Domestic team information
- 1924–1925: Scotland

Career statistics
| Competition | First-class |
| Matches | 3 |
| Runs scored | 57 |
| Batting average | 11.40 |
| 100s/50s | –/– |
| Top score | 20 |
| Catches/stumpings | –/– |
- Source: Cricinfo, 20 July 2022

= James Brodie (Scottish cricketer) =

Scottish cricketer

James Lothian Brodie (17 October 1893 — 2 July 1939) was a Scottish first-class cricketer and British Army officer.

Brodie was born at Glasgow in October 1893. He served in the First World War in the British Army, initially as a warrant officer with the rank of lance sergeant in the York and Lancaster Regiment. In February 1917, he was commissioned as a temporary second lieutenant in the Highland Light Infantry. In May of the same year, he was awarded the Military Cross for conspicuous gallantry whilst leading a platoon. He was appointed an acting captain while commanding a company in April 1918, followed by promotion to acting lieutenant in August 1918.

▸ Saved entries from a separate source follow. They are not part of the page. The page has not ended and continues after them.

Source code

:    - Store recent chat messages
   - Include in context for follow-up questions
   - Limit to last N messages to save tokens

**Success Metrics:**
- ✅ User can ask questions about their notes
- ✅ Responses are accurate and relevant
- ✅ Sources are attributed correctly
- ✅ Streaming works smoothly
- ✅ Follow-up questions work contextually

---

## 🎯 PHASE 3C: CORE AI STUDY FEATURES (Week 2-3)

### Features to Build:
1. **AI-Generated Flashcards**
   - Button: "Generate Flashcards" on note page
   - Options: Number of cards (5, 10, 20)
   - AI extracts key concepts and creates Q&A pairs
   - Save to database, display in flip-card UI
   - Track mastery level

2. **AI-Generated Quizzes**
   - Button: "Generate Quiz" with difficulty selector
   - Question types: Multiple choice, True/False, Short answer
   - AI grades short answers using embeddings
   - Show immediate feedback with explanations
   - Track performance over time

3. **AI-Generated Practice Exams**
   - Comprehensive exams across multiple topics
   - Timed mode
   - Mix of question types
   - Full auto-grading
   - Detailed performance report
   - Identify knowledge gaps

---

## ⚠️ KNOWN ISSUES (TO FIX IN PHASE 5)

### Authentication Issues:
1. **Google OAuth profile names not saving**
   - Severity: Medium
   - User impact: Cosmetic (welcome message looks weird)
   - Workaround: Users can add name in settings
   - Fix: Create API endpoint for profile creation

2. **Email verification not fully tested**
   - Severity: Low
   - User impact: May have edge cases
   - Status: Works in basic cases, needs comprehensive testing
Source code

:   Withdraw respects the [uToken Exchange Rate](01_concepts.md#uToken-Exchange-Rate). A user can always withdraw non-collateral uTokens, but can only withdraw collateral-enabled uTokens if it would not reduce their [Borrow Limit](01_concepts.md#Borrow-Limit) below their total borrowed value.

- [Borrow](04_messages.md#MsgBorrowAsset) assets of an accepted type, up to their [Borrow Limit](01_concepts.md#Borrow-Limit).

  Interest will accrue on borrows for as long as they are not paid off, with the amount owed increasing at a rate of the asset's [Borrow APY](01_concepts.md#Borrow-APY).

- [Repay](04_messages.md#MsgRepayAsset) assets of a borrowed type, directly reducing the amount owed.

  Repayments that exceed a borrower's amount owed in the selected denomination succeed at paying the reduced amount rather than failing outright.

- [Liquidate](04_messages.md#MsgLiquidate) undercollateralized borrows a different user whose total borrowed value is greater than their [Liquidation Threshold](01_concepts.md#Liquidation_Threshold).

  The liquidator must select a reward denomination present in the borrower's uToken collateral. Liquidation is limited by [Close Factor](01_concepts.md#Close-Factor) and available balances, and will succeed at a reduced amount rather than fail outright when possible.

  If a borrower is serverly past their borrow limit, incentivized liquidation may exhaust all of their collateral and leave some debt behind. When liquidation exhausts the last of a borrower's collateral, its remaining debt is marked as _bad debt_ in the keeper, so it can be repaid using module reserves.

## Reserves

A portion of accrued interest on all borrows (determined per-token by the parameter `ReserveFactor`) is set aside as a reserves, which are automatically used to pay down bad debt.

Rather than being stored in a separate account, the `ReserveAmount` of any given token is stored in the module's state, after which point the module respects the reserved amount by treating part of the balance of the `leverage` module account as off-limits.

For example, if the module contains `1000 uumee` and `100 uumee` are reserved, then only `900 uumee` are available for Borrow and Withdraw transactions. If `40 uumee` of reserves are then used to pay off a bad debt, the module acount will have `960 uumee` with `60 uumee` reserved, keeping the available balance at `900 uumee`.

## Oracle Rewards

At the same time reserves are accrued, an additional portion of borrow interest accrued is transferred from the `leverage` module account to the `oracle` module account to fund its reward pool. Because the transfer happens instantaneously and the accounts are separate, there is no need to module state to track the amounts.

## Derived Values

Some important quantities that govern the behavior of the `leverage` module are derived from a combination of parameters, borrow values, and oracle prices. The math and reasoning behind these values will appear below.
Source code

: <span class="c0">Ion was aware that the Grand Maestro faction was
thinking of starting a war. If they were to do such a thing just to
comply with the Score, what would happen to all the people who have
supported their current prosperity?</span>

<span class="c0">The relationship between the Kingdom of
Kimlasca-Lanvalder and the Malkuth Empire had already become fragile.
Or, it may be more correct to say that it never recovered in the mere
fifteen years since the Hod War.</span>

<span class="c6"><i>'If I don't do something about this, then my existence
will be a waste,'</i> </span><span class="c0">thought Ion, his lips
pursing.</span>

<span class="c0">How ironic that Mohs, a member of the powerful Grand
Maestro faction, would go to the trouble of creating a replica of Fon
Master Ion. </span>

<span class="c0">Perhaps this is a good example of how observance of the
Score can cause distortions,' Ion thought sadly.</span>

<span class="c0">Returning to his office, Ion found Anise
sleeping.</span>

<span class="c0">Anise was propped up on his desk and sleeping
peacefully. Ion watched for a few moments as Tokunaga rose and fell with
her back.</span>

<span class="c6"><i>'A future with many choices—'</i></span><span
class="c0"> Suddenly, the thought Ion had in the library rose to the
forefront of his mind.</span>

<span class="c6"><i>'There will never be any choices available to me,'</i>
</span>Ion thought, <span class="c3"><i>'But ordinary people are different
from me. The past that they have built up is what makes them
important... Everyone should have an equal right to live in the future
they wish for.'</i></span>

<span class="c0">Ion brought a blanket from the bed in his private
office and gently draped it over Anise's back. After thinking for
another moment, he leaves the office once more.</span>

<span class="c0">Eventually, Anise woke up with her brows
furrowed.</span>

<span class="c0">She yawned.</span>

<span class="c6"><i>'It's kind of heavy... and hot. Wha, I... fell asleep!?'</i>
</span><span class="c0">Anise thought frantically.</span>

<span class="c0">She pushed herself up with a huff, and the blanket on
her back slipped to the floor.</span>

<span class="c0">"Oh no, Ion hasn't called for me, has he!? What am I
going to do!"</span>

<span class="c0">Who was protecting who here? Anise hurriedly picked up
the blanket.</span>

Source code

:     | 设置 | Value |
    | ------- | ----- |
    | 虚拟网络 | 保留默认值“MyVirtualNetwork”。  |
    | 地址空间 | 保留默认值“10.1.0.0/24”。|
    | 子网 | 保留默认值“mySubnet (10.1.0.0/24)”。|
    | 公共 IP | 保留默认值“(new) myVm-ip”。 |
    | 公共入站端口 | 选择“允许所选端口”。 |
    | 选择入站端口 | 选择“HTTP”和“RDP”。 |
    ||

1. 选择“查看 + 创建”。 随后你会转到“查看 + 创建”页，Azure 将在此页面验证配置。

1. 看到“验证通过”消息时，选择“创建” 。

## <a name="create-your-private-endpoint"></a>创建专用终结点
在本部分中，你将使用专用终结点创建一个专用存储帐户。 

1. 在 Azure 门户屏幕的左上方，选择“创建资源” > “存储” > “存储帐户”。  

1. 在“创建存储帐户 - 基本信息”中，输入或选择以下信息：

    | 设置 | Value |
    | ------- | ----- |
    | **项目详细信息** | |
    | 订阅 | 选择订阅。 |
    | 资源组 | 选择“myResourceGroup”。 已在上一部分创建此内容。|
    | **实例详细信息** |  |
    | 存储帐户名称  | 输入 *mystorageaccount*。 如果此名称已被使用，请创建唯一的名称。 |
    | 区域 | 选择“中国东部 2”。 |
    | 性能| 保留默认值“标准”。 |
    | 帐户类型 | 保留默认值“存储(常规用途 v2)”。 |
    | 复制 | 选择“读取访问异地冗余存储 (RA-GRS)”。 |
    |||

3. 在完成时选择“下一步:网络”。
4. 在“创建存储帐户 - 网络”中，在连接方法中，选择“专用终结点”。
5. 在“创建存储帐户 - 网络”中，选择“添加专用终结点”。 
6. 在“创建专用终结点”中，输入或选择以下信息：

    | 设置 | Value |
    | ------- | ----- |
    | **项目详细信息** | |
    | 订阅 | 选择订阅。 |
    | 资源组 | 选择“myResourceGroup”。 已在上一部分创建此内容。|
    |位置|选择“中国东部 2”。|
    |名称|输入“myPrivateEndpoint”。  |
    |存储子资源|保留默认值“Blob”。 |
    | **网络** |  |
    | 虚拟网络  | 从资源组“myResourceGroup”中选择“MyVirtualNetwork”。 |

After the war he played club cricket for Clydesdale Cricket Club and was selected to play for Scotland in 1924, playing two first-class matches against Ireland at Dundee and Wales at Swansea. He made a third appearance the following year against Lancashire at Old Trafford during Scotland's tour of England. In his three matches, Brodie scored 57 runs at an average of 11.40, with a highest score of 20. Outside of cricket, Brodie was a soft goods agent in Glasgow and was a partner in the business Brodie and Colvin. In July 1934, he was convicted of customs offences at Dover Police Court and was ordered to pay £480. Brodie died at Glasgow in July 1939.